Senate Minority Leader Bruce Tarr and Sen. Ryan Fattman, a Sutton Republican, filed separate amendments instituting a six month residency requirement.

“There’s been a proclamation that it is unconstitutional. There is a fair legal argument that it is, in fact, constitutional and we should continue to pursue that,” Tarr said. “We should … think about, as we are now in the realm of modifying the right to shelter law, fundamentally changing it, how we want to change it, and what are the contours of constitutionality.”

Top Senate Democrats have not spoken publicly about their proposal since it was released earlier this week. But House Democrats shot down a similar Republican-led attempt to impose a residency requirement during a debate on their own bill earlier this month.

Legislation advanced Monday by the Senate’s budget writing committee is a shift away from a House-approved plan that also capped time in shelter at nine months but offered automatic three-month extensions to veterans, pregnant women, people with disabilities, those with a job, or people in workforce training.

Both chambers largely leave the process to kick people out of shelter to the Healey administration, though they do require 90-day notices before shelter services end and in different forms, limit the number of families who can be asked to leave shelter in a given week.

The two bills also diverge in the way each branch proposes funding the financially-strained shelter system for the rest of the fiscal year, with the Senate handing the Healey administration more latitude over a pot of one-time pandemic-era dollars during fiscal years 2024 and 2025.

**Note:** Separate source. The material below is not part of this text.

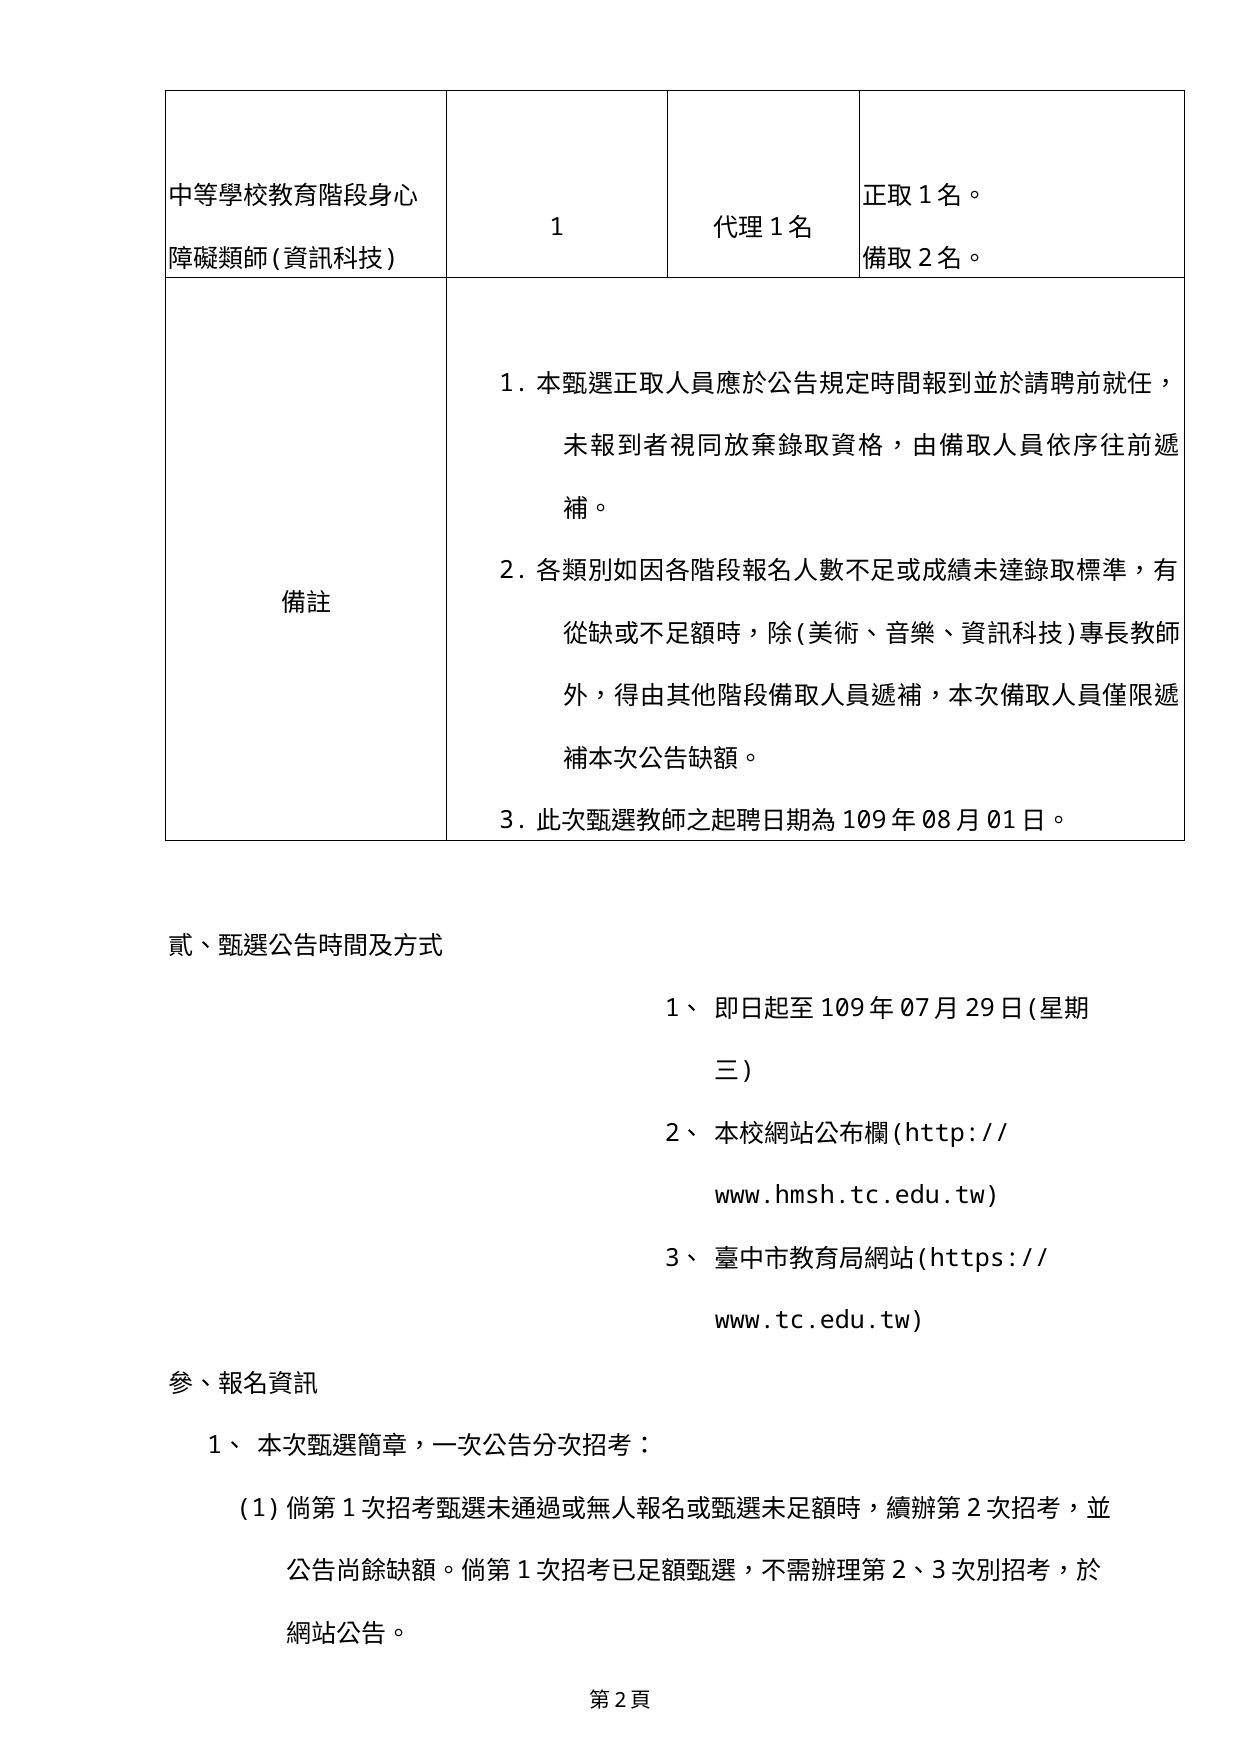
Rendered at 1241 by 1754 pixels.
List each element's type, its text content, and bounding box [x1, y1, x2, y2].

Senators will comb through 66 amendments to their bill when they gavel into session Thursday morning, including one from Sen. Becca Rausch that calls on the Office of Inspector General to conduct a “review and analysis” of emergency shelter contracts and expenditures.

Rausch, a Needham Democrat, said the state has spent “buckets and buckets of money” on the shelter system.

“All I can really know as a lawmaker is that we’re putting a bunch of money in here and we are being asked for more money,” she said. “And we should have some independent oversight and review and analysis of all that money.”

An amendment from Sen. Michael Moore, a Millbury Democrat, would require Gov. Maura Healey’s administration to hold a community meeting one month before an overflow shelter site opens in a city or town.

Moore said he is pursuing the change after watching the Healey administration hold a meeting in Fort Point after a shelter had already opened in the neighborhood.

“I think it should be the other way around,” the Millbury Democrat told the Herald. “I think there should be a community meeting first to discuss the opening, or potential opening, of a shelter, and then try to possibly flush out what the issues are. And maybe there’ll be greater community collaboration in it rather than initial resistance from the community.”